When Wisconsin residents are creating an estate plan, they might think about wills and trusts and forget about beneficiary designations. These are documents that people sign to name a beneficiary for assets such as a retirement account. Sometimes, they are neglected after life changes.
For example, one woman divorced her husband when her children were young. She updated the beneficiary on her IRA to be her father so he could care for her minor children in the event of her death. Years later, after her children grew up and her father remarried, she moved the IRA to a different investment company and realized she had never removed her father as beneficiary.
Beneficiary designations can pass money more quickly to heirs than a will does because these types of assets do not have to pass through the probate process. However, they should be reviewed regularly to ensure that they remain up to date. Removing a spouse as beneficiary may require that spouse’s signature. A charity can also be a beneficiary.

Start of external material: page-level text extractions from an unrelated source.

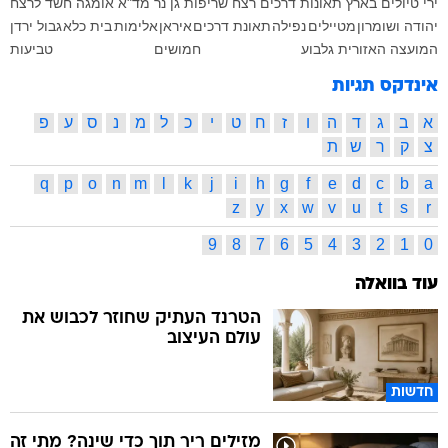
ירי
טיולים בארץ
תאונות דרכים
רצח
שריפות
גן נר
מד"א
אומגה
חשד לרצח
יהודה ושומרון
מטיילים
נפילה
תאונת דרכים
איראן
אלימות
בית כלא
גבול ירדן
המועצה האזורית גלבוע
חמושים
טביעות
אינדקס תגיות
א
ב
ג
ד
ה
ו
ז
ח
ט
י
כ
ל
מ
נ
ס
ע
פ
צ
ק
ר
ש
ת
q
p
o
n
m
l
k
j
i
h
g
f
e
d
c
b
a
z
y
x
w
v
u
t
s
r
9
8
7
6
5
4
3
2
1
0
עוד בוואלה
הטרנד העתיק שחוזר לכבוש את
עולם העיצוב
חדשות
מזילים ריר תוך כדי שינה? מתי זה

Beneficiary designations override instructions in wills or trusts, and this is another reason it is important that they remain current. A person could end up accidentally leaving significant assets to an ex-spouse. Other changes in a person’s assets or a person’s relationship with potential beneficiaries could result in the need for a change. An attorney might be able to discuss how a will or trust might fit into the overall estate plan. A trust also bypasses probate, and it can be useful if a person wants to put conditions on when a beneficiary can receive distributions.